[Texte fourni]
+++
Que, s'agissant de la masse salariale, il s'agit d'un élément qui devait être analysé et intégré dans la détermination d'un chiffre prévisionnel ; que le franchiseur, à la différence du franchisé, était à même d'apprécier les besoins liés à l'activité développée et de conseiller utilement son franchisé ; que des reproches intervenus sur ce point, deux mois seulement après l'ouverture du magasin, démontrent que le franchisé n'a bénéficié d'aucun conseil pour adapter le nombre de ses salariés aux besoins immédiats de son activité et au chiffre d'affaires prévu en période de démarrage ;

Que, s'agissant des investissements, le franchiseur ne démontre pas davantage que le dépassement n'était pas un facteur prévisible qui pouvait être pris en compte dans l'établissement d'un prévisionnel sérieux dans la mesure même où il a évoqué dans son analyse une amélioration conséquente de la signalétique en raison du positionnement du fonds de commerce sur le site ;

Qu'en conséquence, le franchiseur ne démontre pas que le franchisé a commis des fautes de gestion qui seraient à l'origine de ses résultats, mais évoque des circonstances qui auraient dû être intégrées dans un prévisionnel sérieux ;

Considérant que, lors de la signature du contrat de franchise, les coûts se sont encore trouvés alourdis par des charges qui n'avaient pas été intégrées dans le prévisionnel, tels le coût d'adhésion à l'association des franchisés, l'achat comptant du matériel informatique, le coût d'adhésion à la coopérative Majuscule, tout comme l'obligation d'un cautionnement bancaire et le coût de l'étude préalable ; que le loyer s'est également révélé particulièrement élevé.
+++
[Entrées enregistrées]
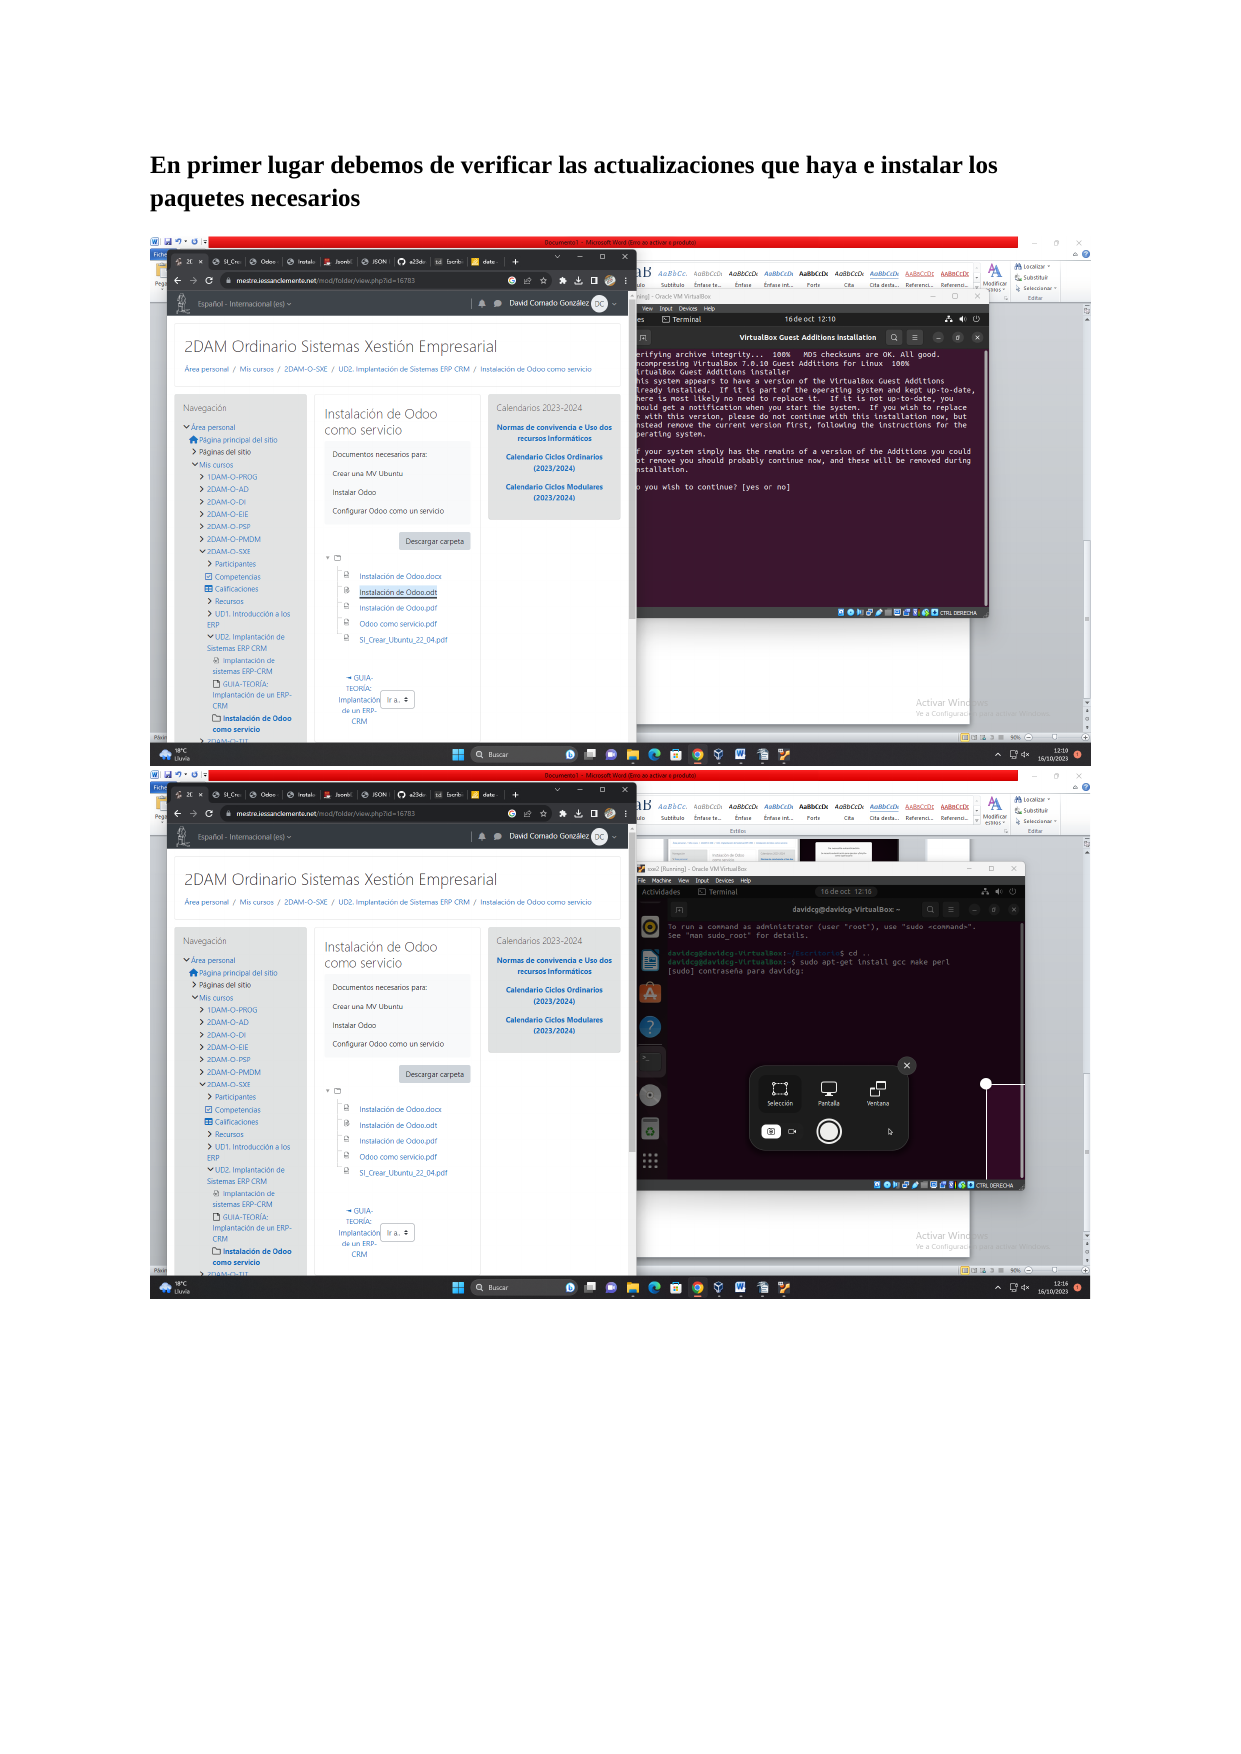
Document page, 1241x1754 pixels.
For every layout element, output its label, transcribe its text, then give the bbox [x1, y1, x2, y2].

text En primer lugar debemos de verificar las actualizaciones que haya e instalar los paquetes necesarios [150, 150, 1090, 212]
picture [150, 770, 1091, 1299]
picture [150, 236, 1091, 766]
+++
[Exercices]
1. Réécris en tableau Markdown, avec les colonnes Rang et Ligne, tout ce qui va du début des enregistrements jusqu'à la ligne contenant « picture [150, 770, 1091, 1299] », cette ligne comprise. Omets les lignes vides et laisse les images de côté dans ta réponse.
2. Poursuis le texte sur le litige entre franchiseur et franchisé à partir de sa dernière phrase.

[Corrigé par exercice]
1.
| Rang | Ligne |
|---|---|
| 1 | Document page, 1241x1754 pixels. |
| 2 | For every layout element, output its label, transcribe its text, then give the bbox [x1, y1, x2, y2]. |
| 3 | text En primer lugar debemos de verificar las actualizaciones que haya e instalar los paquetes necesarios [150, 150, 1090, 212] |
| 4 | picture [150, 770, 1091, 1299] |

2.
Considérant que malgré un objectif de 1 112 000 €, le chiffre d'affaires réalisé n'a jamais dépassé 30 % du prévisionnel soit 312 000 € ; qu'il s'agit d'un écart particulièrement important ;

Que ce défaut de chiffre d'affaires, qui était largement prévisible en période de démarrage pour un fonds de commerce créé dans une zone commerciale nouvelle, n'a pas été intégré dans des prévisions qui reposaient sur des données propres aux autres franchisés du réseau qui n'étaient en rien comparables au cas de M. Marcant ; que ce déficit d'analyse pertinente du chiffre d'affaires a été aggravé par un manque de rigueur dans l'analyse des charges auxquelles le franchisé allait devoir faire face ; que, si un prévisionnel reste un élément aléatoire, il n'en demeure pas moins qu'il doit être réalisé avec sérieux et prendre en compte l'ensemble des éléments positifs et négatifs connus, concernant l'activité concernée, afin de permettre au candidat de s'engager en connaissance de cause notamment en termes de risques ;

Qu'ainsi le franchisé a été déterminé à conclure le contrat de franchise sur la base d'éléments trompeurs, lui laissant escompter des résultats bénéficiaires ; qu'il y a lieu de confirmer le jugement entrepris, par adoption de motifs, en ce qu'il a prononcé l'annulation du contrat de franchise.

Sur le préjudice

Considérant que Me Tiberghien chiffre le préjudice subi par le franchisé à la somme de 598 000 €, comme correspondant à la fois au passif de la société Equip'Buro 59 et à l'impossibilité de constituer un fonds de commerce viable ;

Considérant que le contrat de franchise ayant été annulé, il convient de remettre le franchisé dans l'état où il se trouvait antérieurement à la conclusion du contrat ;

Considérant que les premiers juges ont pris en compte les investissements réalisés en pure perte et les pertes d'exploitation et ont à juste titre fixé le préjudice à la somme de 560 000 € ;

Sur la condamnation solidaire de la société Majuscule

Considérant que la société Majuscule fait valoir qu'elle n'est pas le franchiseur et qu'elle ne saurait être condamnée solidairement avec la société Sodecob ;

Considérant que la société Majuscule constitue une société indépendante et qu'elle n'a pas signé le contrat de franchise quand bien même elle a la qualité d'associé à 49 % de la société Sodecob et qu'elle bénéficie d'une option de rachat des autres 51 % du capital social de celle-ci ;

Considérant que néanmoins, au regard des accords intervenus entre la société Majuscule et la société Sodecob, il est patent que la société Majuscule a imposé le fait de devenir le fournisseur quasi exclusif des franchisés ; qu'ainsi ceux-ci devaient régler des frais d'adhésion et obtenir une caution bancaire pour garantir les encours ; que les contrats de franchise et de distribution étaient ainsi parfaitement liés ; qu'il s'ensuit que la société Majuscule a concouru à la réalisation du dommage et doit être condamnée in solidum ; qu'il y a lieu de réformer le jugement en ce qu'il a prononcé une condamnation solidaire.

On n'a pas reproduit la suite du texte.